Vol: 54(68) No: 4 / December 2009 

Extending Fuzzy Q-learning with Fuzzy Rule Interpolation Method “FIVE”
Dávid Vincze
Department of Information Technology, University of Miskolc, Faculty of Mechanical Engineering and Information Science, 3515 Miskolc, Hungary, phone: (+36) 46-565-333, e-mail: david.vincze@iit.uni-miskolc.hu, web: www.iit.uni-miskolc.hu/~vinczed
Szilveszter Kovács
Department of Information Technology, University of Miskolc, Faculty of Mechanical Engineering and Information Science, 3515 Miskolc, Hungary, e-mail: szkovacs@iit.uni-miskolc.hu, web: www.iit.uni-miskolc.hu/~szkovacs

Keywords: reinforcement learning, fuzzy Q-learning, fuzzy rule interpolation.
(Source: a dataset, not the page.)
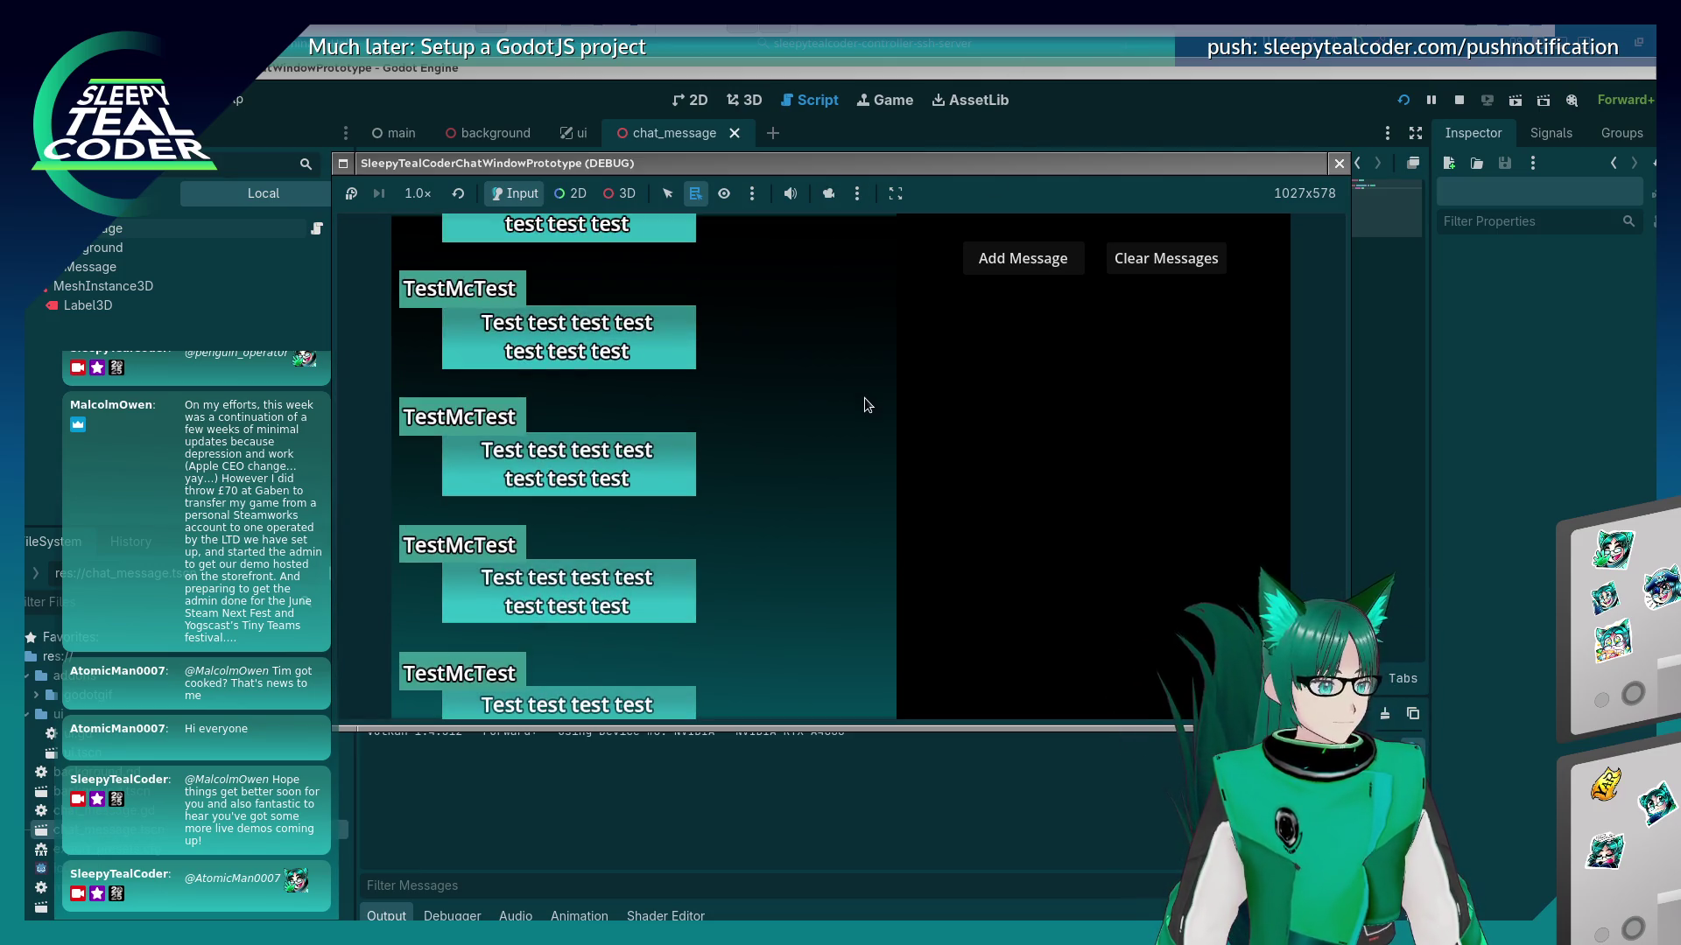
{"action": "key", "text": "Tab"}
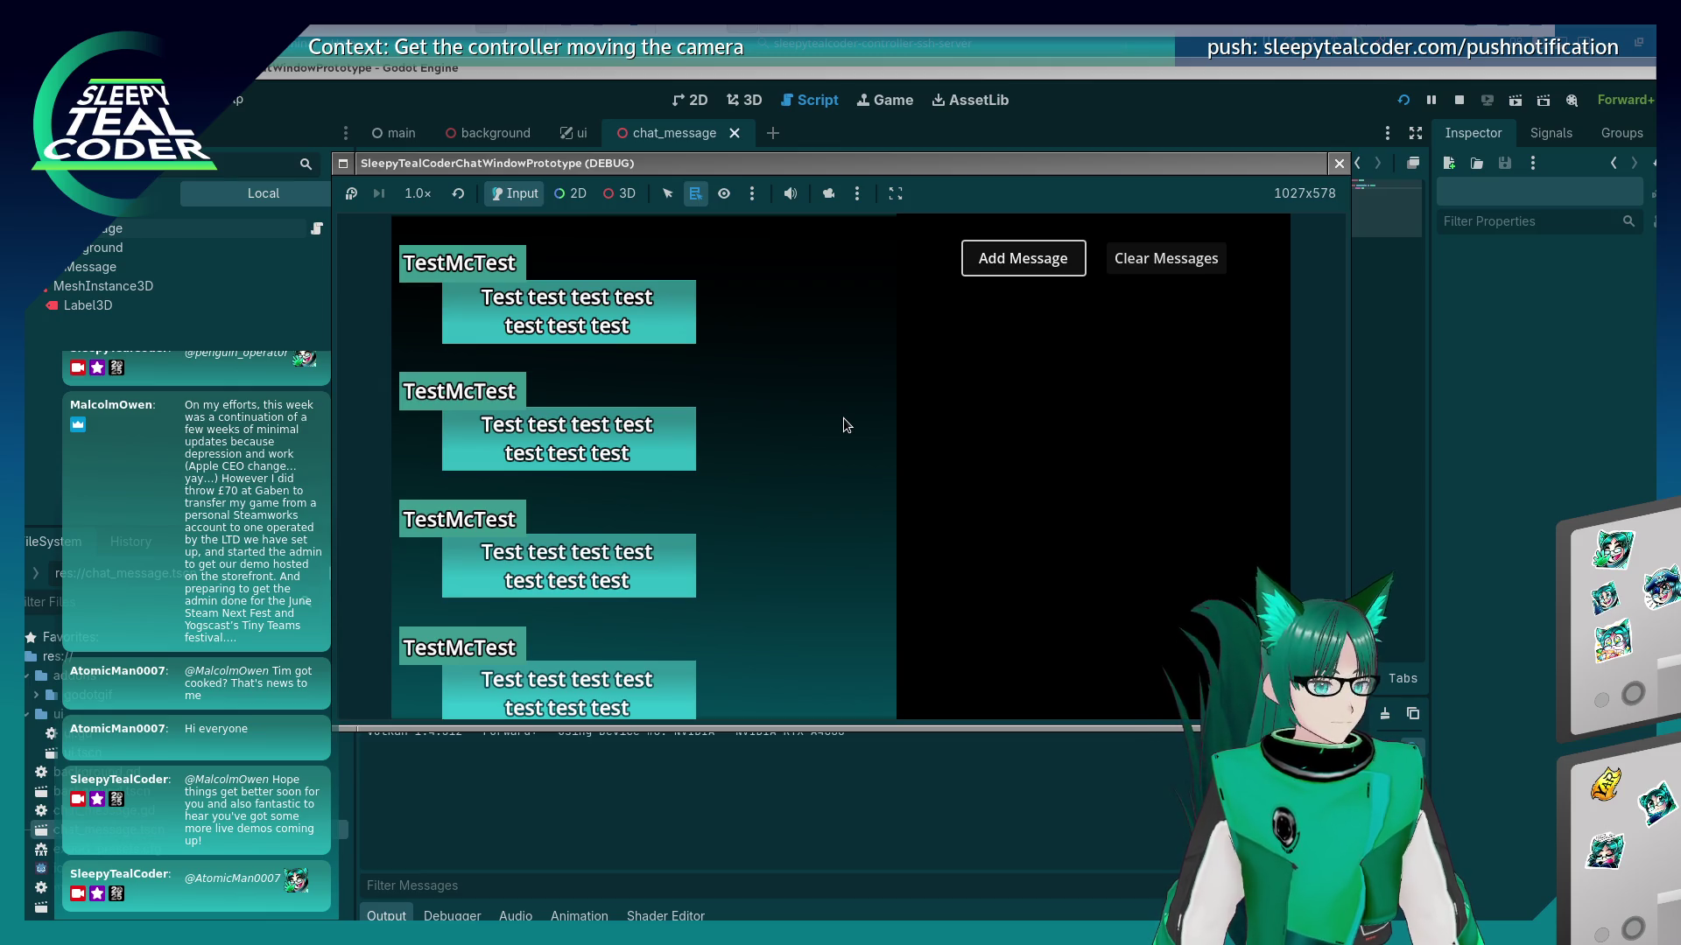
{"action": "left_click", "coordinate": [827, 406]}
Fuzzy Q-learning, the fuzzy extension of the Reinforcement Learning (RL) is a well known topic in computational intelligence. It can be used to solve control problems in continuous unknown environments without defining an exact method on how to solve problems in various situations. In the RL concept the problem to be solved is hidden in the feedback of the environment, called reward or punishment (positive or negative reward). From these rewards the system can learn which action is considered to be the best choice in a given state. One of the most frequently applied RL method is the “Q-learning”. The goal of the Q-learning method is to find an optimal policy for the system by building the state-action-value function. The state-action-value-function is a function of the expected return (a function of the cumulative reinforcements), related to a given state and a taken action following the optimal policy. The original Q-learning method was introduced for discrete states and actions. With the application of fuzzy reasoning the method can be adapted for continuous environment, called Fuzzy Q-learning (FQ-Learning). Traditional Fuzzy Q-learning embeds the 0-order Takagi-Sugeno fuzzy inference and hence the requirement of the state-action-value-function representation as a complete fuzzy rule base. The main goal of this paper is to introduce an extension of the traditional fuzzy Q-learning method with the capability of handling sparse fuzzy rule-bases. To achieve this, the paper suggests to apply Fuzzy Rule Interpolation (FRI), namely the FIVE (Fuzzy rule Interpolation based on Vague Environment) to be the model applied with Q-learning (FRIQ-learning). The paper also includes an application example, the well known cart pole (reversed pendulum) problem, for demonstrating the applicability of the suggested FRIQ-learning.